Qiu Jing, Cui Xiangqin
Department of Statistics, University of Missouri, Columbia, Missouri, USA.
J Biopharm Stat. 2010 Mar;20(2):240-66. doi: 10.1080/10543400903572738.
Microarray technology is commonly used to identify differentially expressed (DE) genes across conditions. A related issue that has rarely been discussed but is equally important is to identify commonly expressed genes or constantly expressed genes across different organs, tissues, or species. A common practice in the literature for such studies is to apply the differential expression analysis and conclude that a gene is unchanged if there is no statistical evidence to conclude for differential expression. However, genes that are not statistically significantly DE could be (1) truly non-DE genes or (2) truly DE genes not detected by the statistical test of differential expression due to lack of power resulted from high noise level or lack of replication. Therefore, the practice of treating non-statistically significantly DE genes as non-DE genes has the risk of including genes that are truly DE without controlling such errors. We argue that if one wants to identify genes that are truly non-DE, one needs to show statistical evidence through valid statistical tests with the appropriate type I error rate control. In this paper, we consider the identification of non-DE genes through statistical equivalence tests under the framework of multiple testing. In particular, we consider the average equivalence criterion and study the power and false discovery rate (FDR) of the standard average equivalence test, the "two one-sided tests" (TOST), through extensive simulation studies based on real microarray data sets. We study the effects of various factors that can affect the power and FDR of the equivalence test including the proportion of non-DE genes. We also compare the ROC curves of the equivalence test with those of the naive method of selecting genes that are not statistically significant DE.

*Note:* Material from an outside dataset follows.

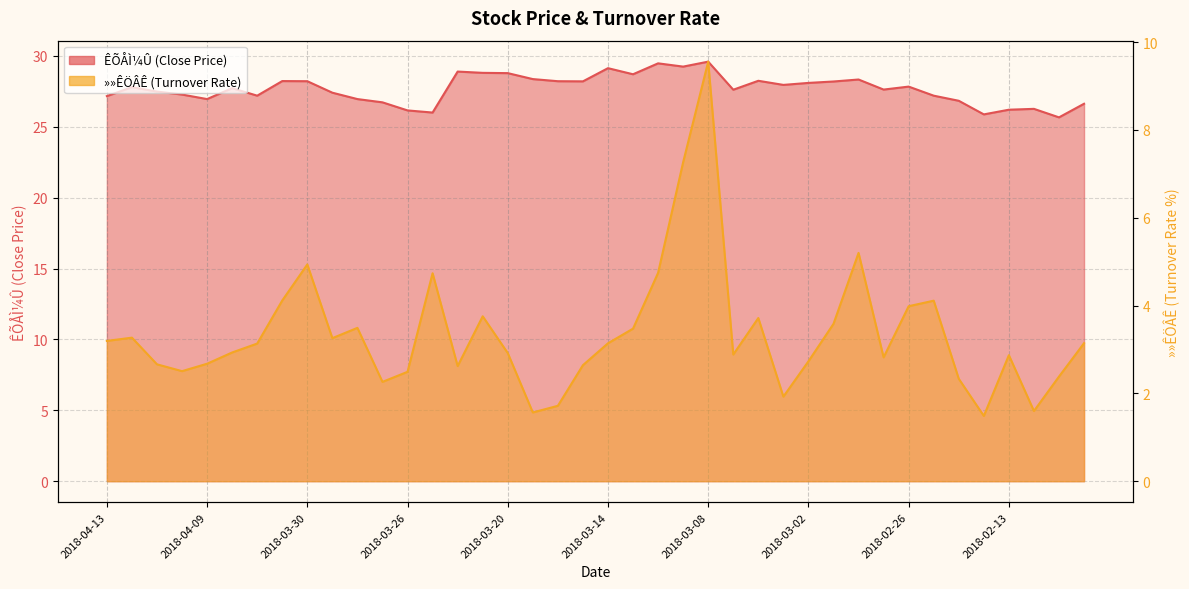

True or false: »»ÊÖÂÊ and ÊÕÅÌ¼Û intersect in this chart.

False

微阵列技术通常用于识别不同条件下差异表达(DE)的基因。一个很少被讨论但同样重要的相关问题是识别不同器官、组织或物种间共同表达的基因或持续表达的基因。文献中此类研究的常见做法是应用差异表达分析,并得出如果没有统计证据支持差异表达,则基因未发生变化的结论。然而,在统计学上无显著差异表达的基因可能是(1)真正无差异表达的基因,或者(2)由于高噪声水平导致缺乏检验效能或缺乏重复实验,而未被差异表达统计检验检测到的真正差异表达的基因。因此,将统计学上无显著差异表达的基因视为无差异表达基因的做法,存在纳入真正差异表达基因而未控制此类错误的风险。我们认为,如果想要识别真正无差异表达的基因,就需要通过具有适当I型错误率控制的有效统计检验来证明统计证据。在本文中,我们考虑在多重检验框架下通过统计等效性检验来识别无差异表达基因。具体而言,我们考虑平均等效性标准,并通过基于真实微阵列数据集的广泛模拟研究,研究标准平均等效性检验“双侧单侧检验”(TOST)的检验效能和错误发现率(FDR)。我们研究了各种可能影响等效性检验效能和FDR的因素的影响,包括无差异表达基因的比例。我们还将等效性检验的ROC曲线与选择统计学上无显著差异表达基因的简单方法的ROC曲线进行了比较。